====== RECORDS TO USE
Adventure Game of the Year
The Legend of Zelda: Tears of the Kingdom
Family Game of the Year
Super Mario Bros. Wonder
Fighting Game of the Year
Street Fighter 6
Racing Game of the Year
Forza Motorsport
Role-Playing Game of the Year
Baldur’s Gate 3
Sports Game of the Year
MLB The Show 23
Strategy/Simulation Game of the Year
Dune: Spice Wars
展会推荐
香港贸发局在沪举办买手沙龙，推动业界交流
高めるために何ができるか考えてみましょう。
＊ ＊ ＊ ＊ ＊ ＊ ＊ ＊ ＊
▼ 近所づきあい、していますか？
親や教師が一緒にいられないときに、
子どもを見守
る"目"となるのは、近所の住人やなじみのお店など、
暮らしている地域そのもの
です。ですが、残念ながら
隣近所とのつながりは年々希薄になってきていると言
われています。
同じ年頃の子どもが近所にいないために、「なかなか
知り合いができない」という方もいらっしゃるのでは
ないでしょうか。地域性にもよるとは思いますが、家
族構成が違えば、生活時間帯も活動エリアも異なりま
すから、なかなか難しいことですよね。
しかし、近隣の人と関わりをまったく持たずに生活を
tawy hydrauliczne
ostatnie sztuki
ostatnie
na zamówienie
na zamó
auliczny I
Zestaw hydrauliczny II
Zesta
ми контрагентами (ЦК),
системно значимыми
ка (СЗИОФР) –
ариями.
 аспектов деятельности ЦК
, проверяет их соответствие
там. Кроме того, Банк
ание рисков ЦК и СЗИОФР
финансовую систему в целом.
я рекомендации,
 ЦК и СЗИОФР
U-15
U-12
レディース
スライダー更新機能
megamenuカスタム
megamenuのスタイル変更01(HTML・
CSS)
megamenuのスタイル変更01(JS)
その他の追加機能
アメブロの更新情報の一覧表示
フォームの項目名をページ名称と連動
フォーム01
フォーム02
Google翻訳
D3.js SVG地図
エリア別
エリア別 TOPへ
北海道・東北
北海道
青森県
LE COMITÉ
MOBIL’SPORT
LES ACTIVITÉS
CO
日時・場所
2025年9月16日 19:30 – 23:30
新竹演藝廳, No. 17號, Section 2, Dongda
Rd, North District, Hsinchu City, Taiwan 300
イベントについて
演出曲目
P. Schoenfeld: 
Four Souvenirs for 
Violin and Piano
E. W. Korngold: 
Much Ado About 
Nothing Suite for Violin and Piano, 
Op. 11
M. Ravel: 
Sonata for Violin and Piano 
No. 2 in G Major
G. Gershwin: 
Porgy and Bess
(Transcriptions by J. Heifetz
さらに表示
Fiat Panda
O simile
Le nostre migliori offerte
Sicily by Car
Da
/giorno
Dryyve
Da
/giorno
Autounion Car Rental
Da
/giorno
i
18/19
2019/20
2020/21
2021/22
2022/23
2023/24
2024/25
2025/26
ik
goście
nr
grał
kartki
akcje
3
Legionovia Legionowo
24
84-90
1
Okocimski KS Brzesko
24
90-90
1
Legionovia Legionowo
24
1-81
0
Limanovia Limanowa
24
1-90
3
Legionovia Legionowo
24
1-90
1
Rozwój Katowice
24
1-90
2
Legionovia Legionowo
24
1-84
============
*THE TASK*. What's wanted is each line above, transcribed with nothing altered.

*RESPONSE*.
Adventure Game of the Year
The Legend of Zelda: Tears of the Kingdom
Family Game of the Year
Super Mario Bros. Wonder
Fighting Game of the Year
Street Fighter 6
Racing Game of the Year
Forza Motorsport
Role-Playing Game of the Year
Baldur’s Gate 3
Sports Game of the Year
MLB The Show 23
Strategy/Simulation Game of the Year
Dune: Spice Wars
展会推荐
香港贸发局在沪举办买手沙龙，推动业界交流
高めるために何ができるか考えてみましょう。
＊ ＊ ＊ ＊ ＊ ＊ ＊ ＊ ＊
▼ 近所づきあい、していますか？
親や教師が一緒にいられないときに、
子どもを見守
る"目"となるのは、近所の住人やなじみのお店など、
暮らしている地域そのもの
です。ですが、残念ながら
隣近所とのつながりは年々希薄になってきていると言
われています。
同じ年頃の子どもが近所にいないために、「なかなか
知り合いができない」という方もいらっしゃるのでは
ないでしょうか。地域性にもよるとは思いますが、家
族構成が違えば、生活時間帯も活動エリアも異なりま
すから、なかなか難しいことですよね。
しかし、近隣の人と関わりをまったく持たずに生活を
tawy hydrauliczne
ostatnie sztuki
ostatnie
na zamówienie
na zamó
auliczny I
Zestaw hydrauliczny II
Zesta
ми контрагентами (ЦК),
системно значимыми
ка (СЗИОФР) –
ариями.
 аспектов деятельности ЦК
, проверяет их соответствие
там. Кроме того, Банк
ание рисков ЦК и СЗИОФР
финансовую систему в целом.
я рекомендации,
 ЦК и СЗИОФР
U-15
U-12
レディース
スライダー更新機能
megamenuカスタム
megamenuのスタイル変更01(HTML・
CSS)
megamenuのスタイル変更01(JS)
その他の追加機能
アメブロの更新情報の一覧表示
フォームの項目名をページ名称と連動
フォーム01
フォーム02
Google翻訳
D3.js SVG地図
エリア別
エリア別 TOPへ
北海道・東北
北海道
青森県
LE COMITÉ
MOBIL’SPORT
LES ACTIVITÉS
CO
日時・場所
2025年9月16日 19:30 – 23:30
新竹演藝廳, No. 17號, Section 2, Dongda
Rd, North District, Hsinchu City, Taiwan 300
イベントについて
演出曲目
P. Schoenfeld: 
Four Souvenirs for 
Violin and Piano
E. W. Korngold: 
Much Ado About 
Nothing Suite for Violin and Piano, 
Op. 11
M. Ravel: 
Sonata for Violin and Piano 
No. 2 in G Major
G. Gershwin: 
Porgy and Bess
(Transcriptions by J. Heifetz
さらに表示
Fiat Panda
O simile
Le nostre migliori offerte
Sicily by Car
Da
/giorno
Dryyve
Da
/giorno
Autounion Car Rental
Da
/giorno
i
18/19
2019/20
2020/21
2021/22
2022/23
2023/24
2024/25
2025/26
ik
goście
nr
grał
kartki
akcje
3
Legionovia Legionowo
24
84-90
1
Okocimski KS Brzesko
24
90-90
1
Legionovia Legionowo
24
1-81
0
Limanovia Limanowa
24
1-90
3
Legionovia Legionowo
24
1-90
1
Rozwój Katowice
24
1-90
2
Legionovia Legionowo
24
1-84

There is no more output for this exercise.